An extraordinary little tale played out in Wellington’s Magistrate Court in 1915 of a hat-pin stabbing and the young woman who had done it.
It came on the back of hat-pin hysteria. Hat-pins were regarded as lethal weapons and some council’s even went so far as to have by-laws about them.
The two main players were a 17-year-old girl Marjorie - usually called Madge - Cardno and a hotel porter called George Clark.
She was charged with putting a hat-pin through his chest - twice.
On October 7 at the Hotel Cecil, Clark saw Majorie outside the hotel about 7.30pm. Majorie said she went to the hotel to meet a young man she had been seeing.
When he wasn’t there, she saw Clark who greeted her. She said she was hot, having hurried to meet her young man and Clark offered her a drink.
She thought he would offer her a soft drink. He told her there was a sitting room she could wait in, but it turned out to be a bedroom. She protested but he told her to sit on the bed and bought her a drink of porter which she said she did not want and he then brought her a small bottle of beer.
She asked him if she could have a needle and thread to fix a buckle on her gaiter - a covering usually worn over a shoe in bad weather.
She drank a little of the beer and Clark returned with the sewing equipment but also a revolver.
Marjorie told him she was scared of it and he put it away before producing a black case that had a syringe in it.
The next moment Clark put his arm around her waist and attempted to kiss her, pushing her down on the bed. He pushed one of her hands above her head, near her hat.
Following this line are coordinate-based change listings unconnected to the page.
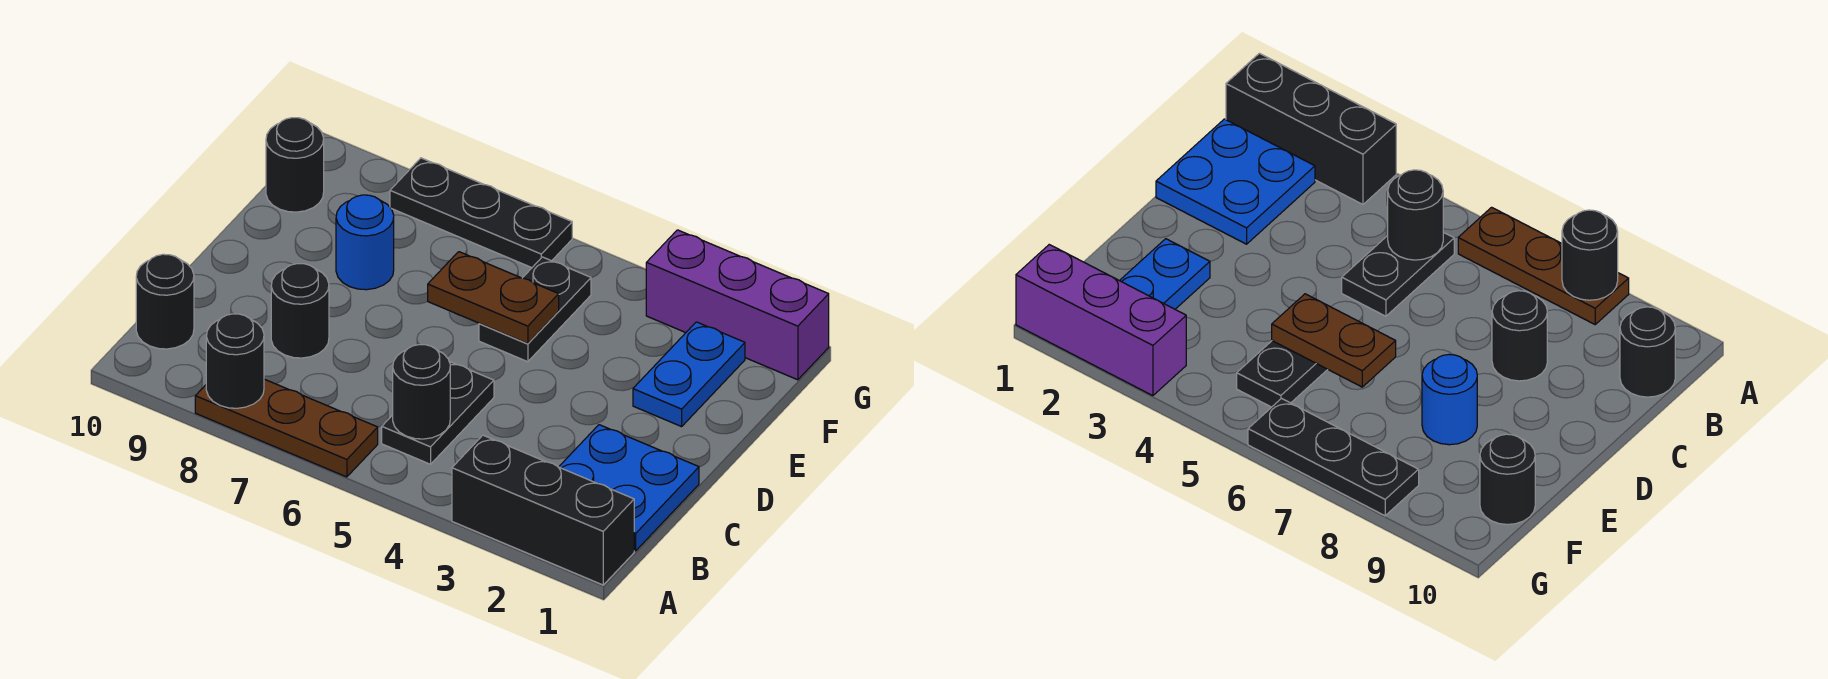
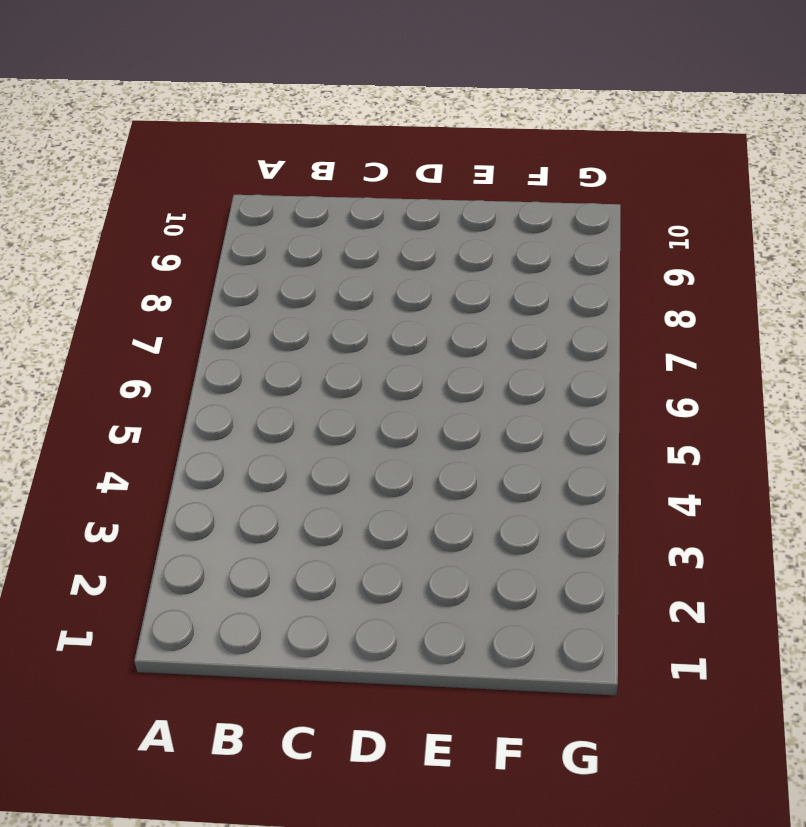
none -> black brick A1:A3 level 1
none -> brown plate A6:A8 level 1
none -> blue plate B1:C2 level 1

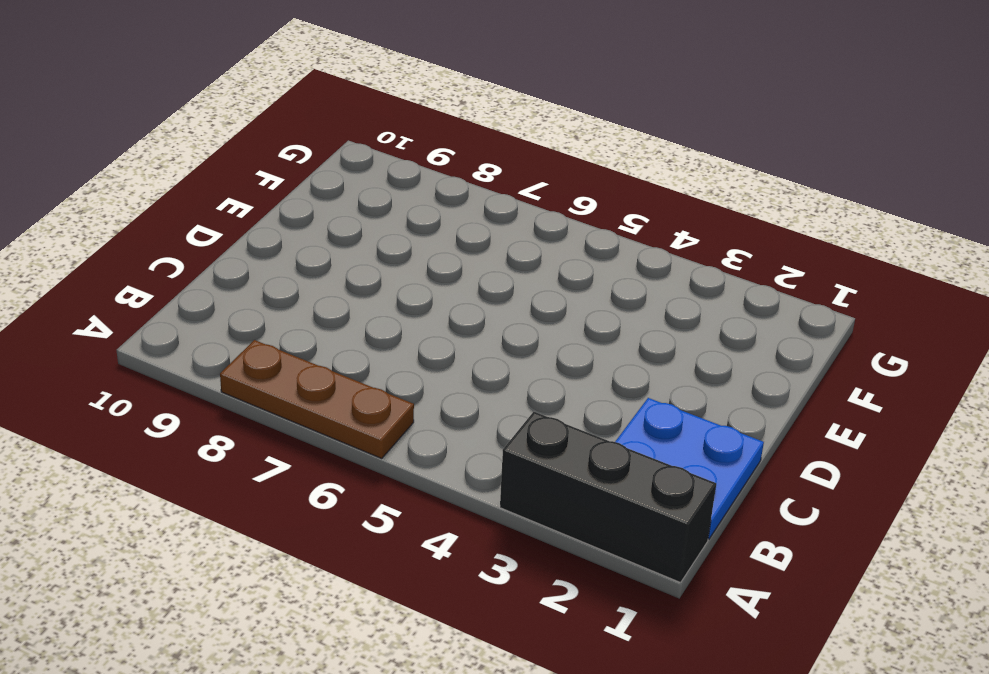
none -> black plate B5:C5 level 1
none -> black round brick B10 level 1
none -> black round brick C8 level 1

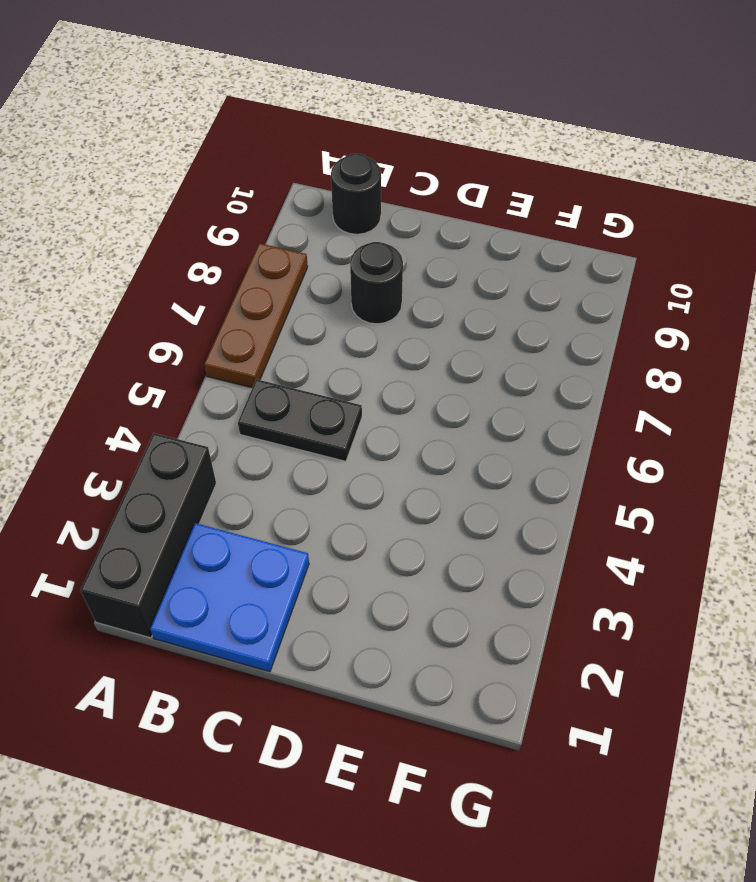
none -> blue plate E2:F2 level 1
none -> black plate E5:F5 level 1
none -> blue round brick E8 level 1

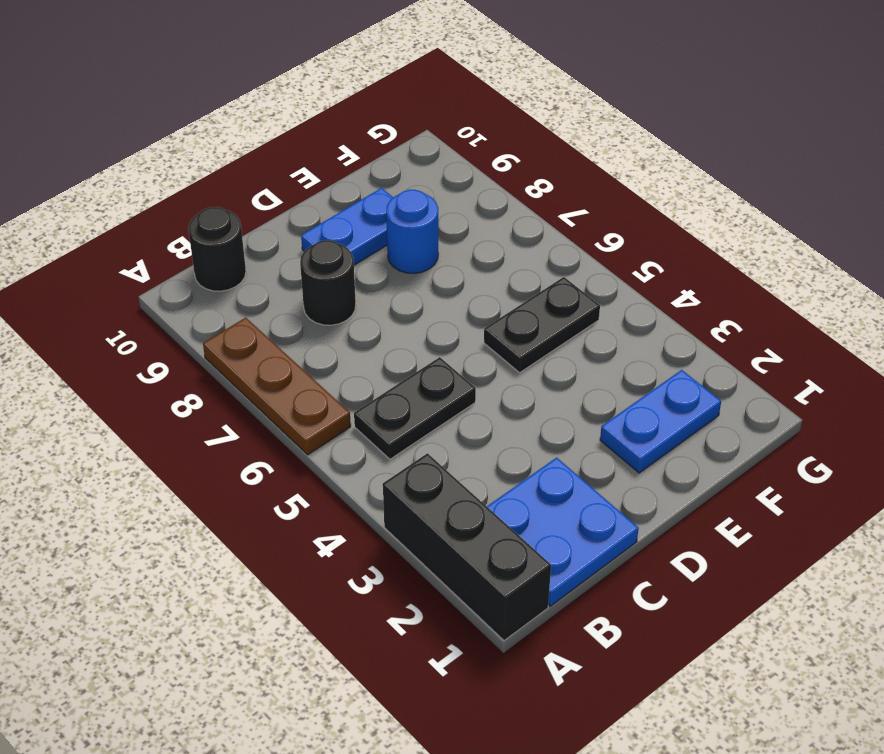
blue plate D9:E9 level 1 -> none
none -> black round brick F10 level 1
none -> purple brick G1:G3 level 1
none -> black plate G6:G8 level 1

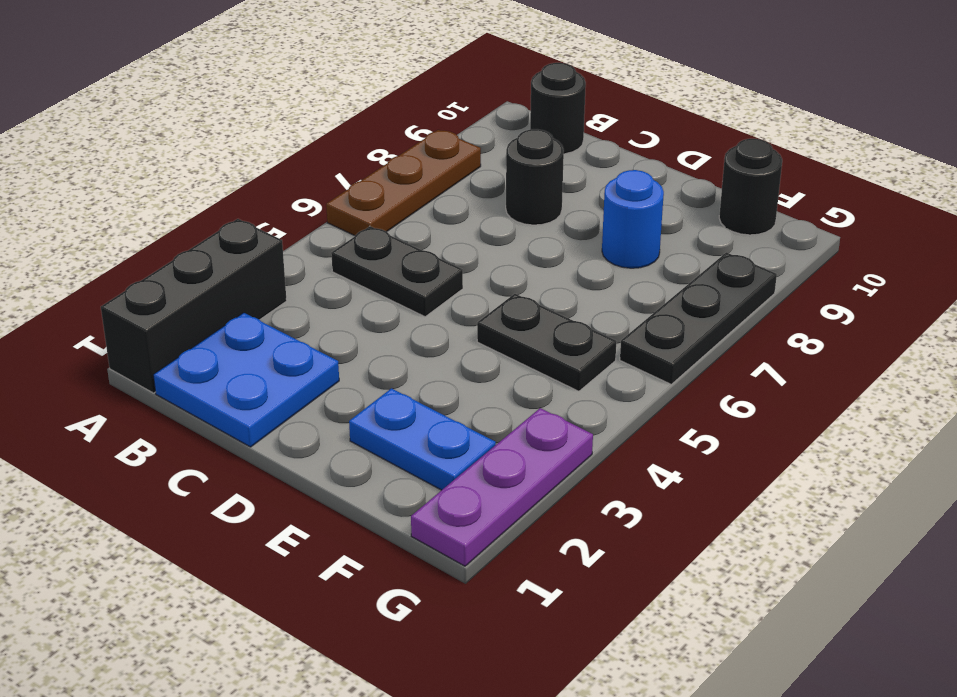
purple plate G1:G3 level 1 -> purple brick G1:G3 level 1
none -> black round brick A8 level 2
none -> black round brick B5 level 2
none -> brown plate E5:E6 level 2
Marjorie struggled and called out, to no avail. He said he couldn’t and wouldn’t wait and began to pull at her clothes.
Marjorie wasn’t having it though. She pulled the hat-pin from her hat and stabbed him.
She got to the door but found it locked. Even then, bleeding profusely, Clark tried to keep her in the room but eventually gave up the key.
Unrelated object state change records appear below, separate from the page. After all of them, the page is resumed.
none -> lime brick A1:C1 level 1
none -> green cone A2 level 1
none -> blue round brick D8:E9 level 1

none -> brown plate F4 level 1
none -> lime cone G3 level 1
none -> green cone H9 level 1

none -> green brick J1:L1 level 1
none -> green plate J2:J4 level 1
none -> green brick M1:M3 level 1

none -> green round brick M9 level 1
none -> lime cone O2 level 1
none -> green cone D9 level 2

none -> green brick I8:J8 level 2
Clark’s side of the story made her look bloodthirsty saying he took her to his bedroom and got her a drink. A few minutes later she stabbed him.
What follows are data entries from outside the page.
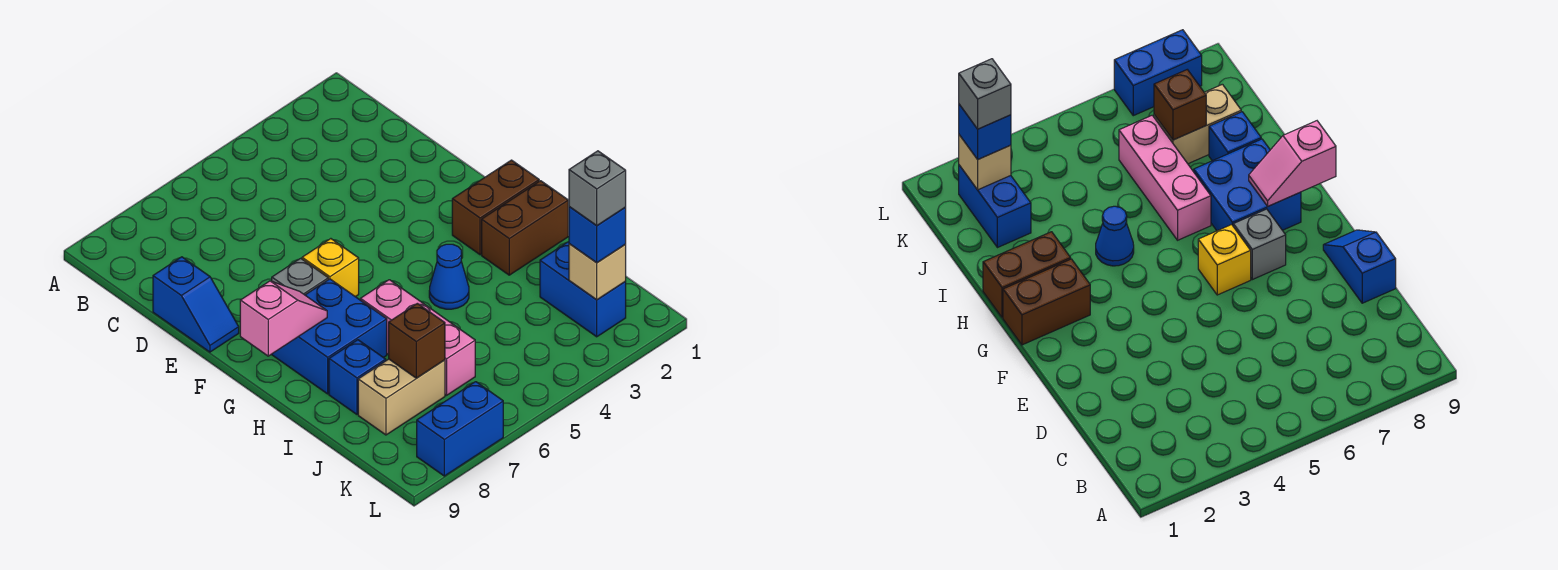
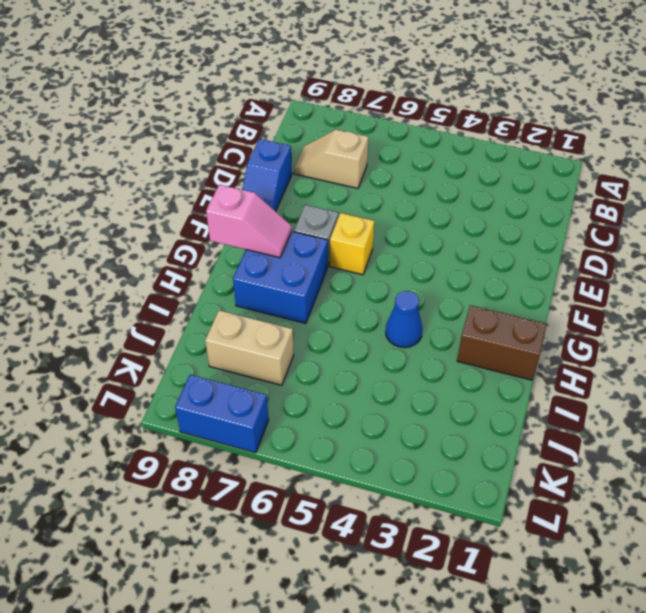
tan slope C7:C8 level 1 top 7 -> none
none -> brown brick G1:G2 level 1
none -> pink brick H6:J6 level 1
none -> blue brick I8 level 1

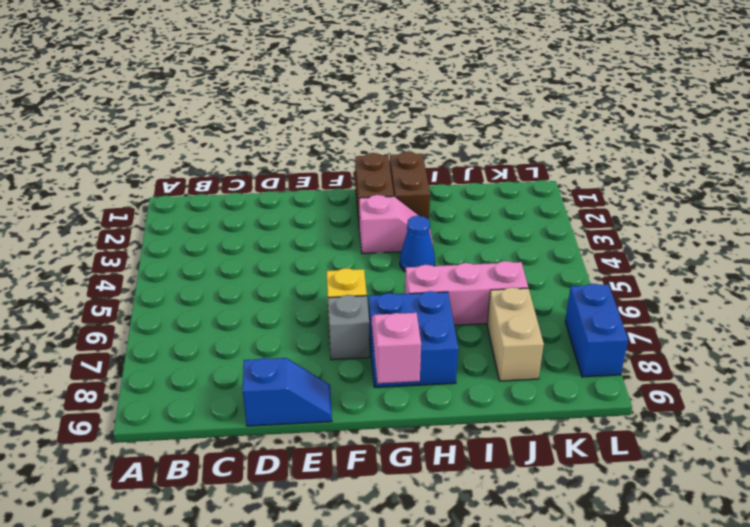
pink slope G3:H3 level 1 top G -> none
none -> blue brick I8 level 1
none -> blue brick J2:K2 level 1
none -> brown brick J7 level 2

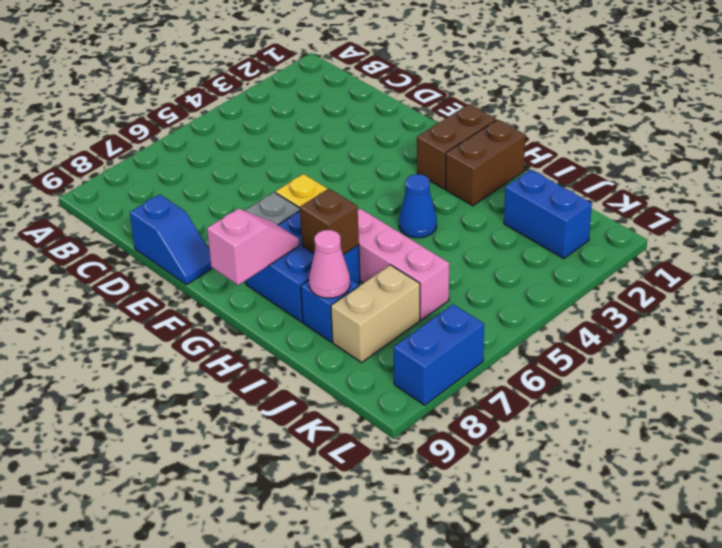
brown brick H7 level 2 -> brown brick J7 level 2
pink cone I8 level 2 -> none
none -> tan brick K2 level 2
none -> blue brick K2 level 3
none -> grey brick K2 level 4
He denied he had done anything. He was taken to hospital and Majorie was arrested, covered in blood.
The case never even made it to a jury - Magistrate Daniel George Arthur Cooper immediately decided no jury would believe Clark’s account and discharged Marjorie who had been dubbed the hat-pin heroine by the newspapers.
Despite the case making headlines, almost nothing is known about either of them from there.
So for completeness, the magistrate who dismissed the case was Daniel Cooper who presided in Wellington courts for many years as well as being a top ranked footballer.
He died on June 26, 1935 and was cremated at Karori Cemetery.